‘If you can wear a mask, do so’: Immunocompromised community calls for a return to face masks

People with compromised immune systems have pleaded with Australians to mask up, as NSW Health Minister Brad Hazzard resists calls to reintroduce mask mandates amid a rise in COVID-19 cases.
Australia surpassed 10,000 COVID-19 deaths over the weekend, and Mr Hazzard on Tuesday ended a press conference by telling NSW residents to “wear a mask”, but did not enforce a mandate.

He recommended a third and fourth dose of the COVID-19 vaccine for every eligible Australian on a day when 3,740 people were in hospital with COVID — compared to 2,689 a month ago.


Harry Illes-Mann lives with a compromised immune system and has battled serious liver disease since he was three years old, having had two liver transplants.
Speaking from hospital, he told SBS News that the relaxed restrictions made him and members of his community concerned for their safety.
“For a lot of people this has been a mass disabling event, but for our disability community, this has been a mass death event,” Mr Illes-Mann said.
“And I think that distinction is something that really needs some attention and consideration.

“I would very much encourage them [health authorities] to sit down with us [the immunocompromised community] and continue in a candid and maybe sometimes uncomfortable dialogue about what’s realistically necessary to ensure that our health system can continue to provide sustainable high-quality, high safety care to our vulnerable and marginalised communities.

Man laying down in hospital bed

Harry Illes-Mann in hospital following a liver transplant in 2021. It was the second transplant he’s had in two years.

“Not reintroducing a requirement to wear masks is a really big point of concern for myself but also for the advocacy community and for vulnerable people at the moment.
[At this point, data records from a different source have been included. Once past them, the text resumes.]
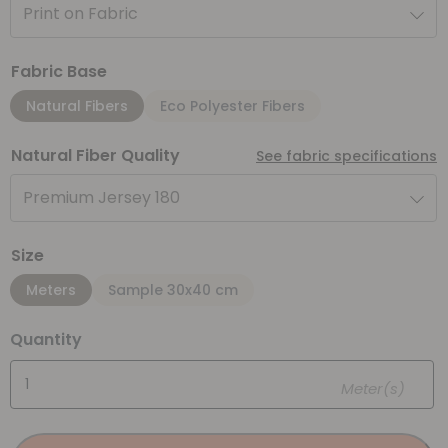
Print on Fabric
Fabric Base
Natural Fibers
Eco Polyester Fibers
Natural Fiber Quality
See fabric specifications
Premium Jersey 180
Size
Meters
Sample 30x40 cm
Quantity
Meter(s)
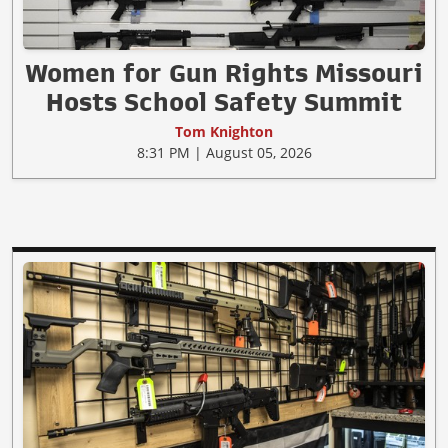
Women for Gun Rights Missouri
Hosts School Safety Summit
Tom Knighton
8:31 PM | August 05, 2026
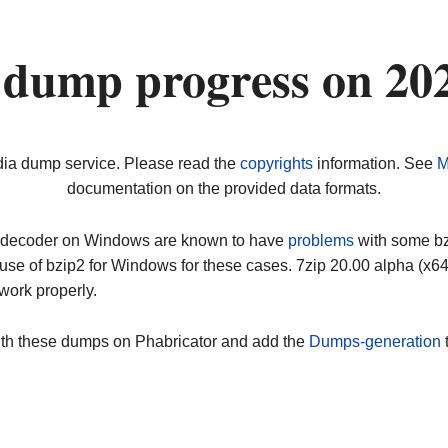
 dump progress on 20
dia dump service. Please read the
copyrights
information. See
M
documentation on the provided data formats.
ip decoder on Windows are known to have
problems
with some bz2
use of bzip2 for Windows for these cases. 7zip 20.00 alpha (x
work properly.
ith these dumps on Phabricator and add the
Dumps-generation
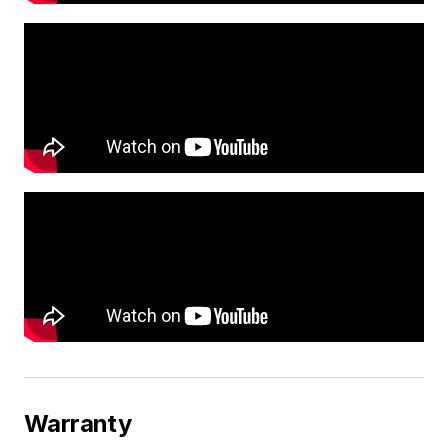
Warranty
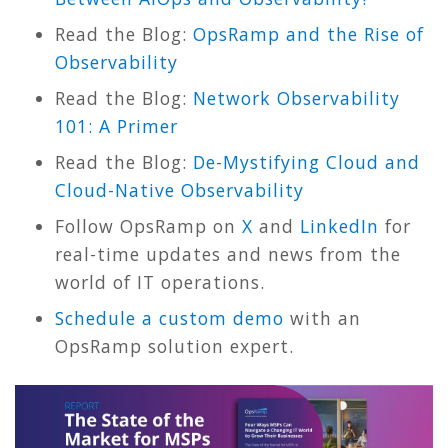
Read the Blog:
OpsRamp and the Rise of
Observability
Read the Blog:
Network Observability
101: A Primer
Read the Blog:
De-Mystifying Cloud and
Cloud-Native Observability
Follow OpsRamp on
X
and
LinkedIn
for
real-time updates and news from the
world of IT operations.
Schedule a custom demo
with an
OpsRamp solution expert.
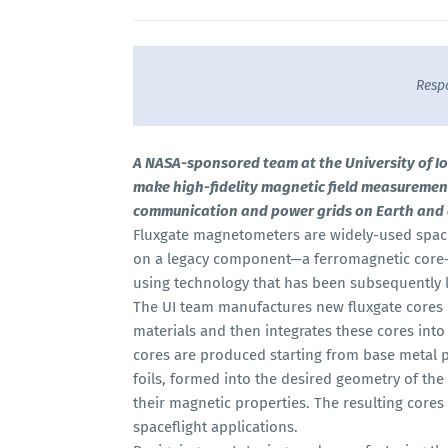
Resp
A NASA-sponsored team at the University of Iow
make high-fidelity magnetic field measuremen
communication and power grids on Earth and o
Fluxgate magnetometers are widely-used spac
on a legacy component—a ferromagnetic core—
using technology that has been subsequently l
The UI team manufactures new fluxgate cores 
materials and then integrates these cores in
cores are produced starting from base metal p
foils, formed into the desired geometry of the 
their magnetic properties. The resulting cores
spaceflight applications.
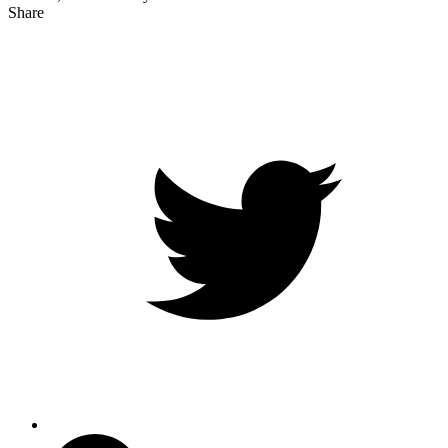
Share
“I don’t know anyone among my colleagues working in the health space and other people working in the advocacy space that have any doubts as to the effectiveness or the usefulness of mask use in helping to manage ongoing case numbers and community transmission of COVID.”
Mr Hazzard, when outlining why he did not support a mask mandate in NSW, said: “I think we’re all fairly mature now in terms of our understanding of this pandemic.
“I would certainly not want to be seeing mandatory orders again in place for a whole range of reasons.
“We need to learn what measures can keep us safe in a once-in-100-year pandemic.”
Carly Findlay is an Australian writer who lives with ichthyosis — a genetic skin condition — and called on people’s sense of empathy to wear a mask.

“With mask and vaccine mandates removed, and no government guidance, COVID safe measures are left up to the individual,” Ms Findlay said.

Woman's facial profile

Melbourne disability campaigner Carly Findlay is calling for Australians to consider wearing a mask. Source: AAP / CARLY FINDLAY/PR IMAGE

“If you can wear a mask, do so, even when the government says you don’t have to.

“The act of mask-wearing shows love and respect for the community … Wearing a mask is proven to be one way to reduce the spread of COVID.”
Grace White is also immunocompromised, living with several chronic health conditions including endometriosis, chronic fatigue and seizures.
“Learning to live with a pandemic means adapting to life with a pandemic,” Ms White said.

“With rising case numbers and a refusal to mandate mask-wearing, I see a denial of this reality – not an acceptance.

“The privilege to deny has drastic consequences to the lives of immunocompromised people like myself. I do not have the luxury of denial, I am still focused on my survival.
“I definitely feel more at risk without mask mandates. I feel this way because I am more at risk without mask mandates.
“It is not a perceived threat, it is a real and active hazard that disproportionately affects certain groups. The NSW government has an opportunity to reduce a hazard and mitigate a public health and safety risk, and are opting not to.”

Current or former cancer patients are considered at high-risk from the effects of COVID-19, largely due to their compromised immune systems.

Cancer Australia CEO Professor Dorothy Keefe said vaccinations alone are not enough to end the spread of COVID-19 and that masks should also be worn.
“The evidence is clear, wearing masks have been shown to protect everyone including people who are immunocompromised,” Ms Keefe said.
“They reduce the risk of transmission by people with COVID-19 and they protect the people wearing them, so we would recommend wearing masks for all people.

“Immunocompromised people are at a slightly higher risk of infection and increased risk of more severe infection from COVID-19. While Australia has a very high vaccination rate, the coronavirus is still circulating at high levels in our community.”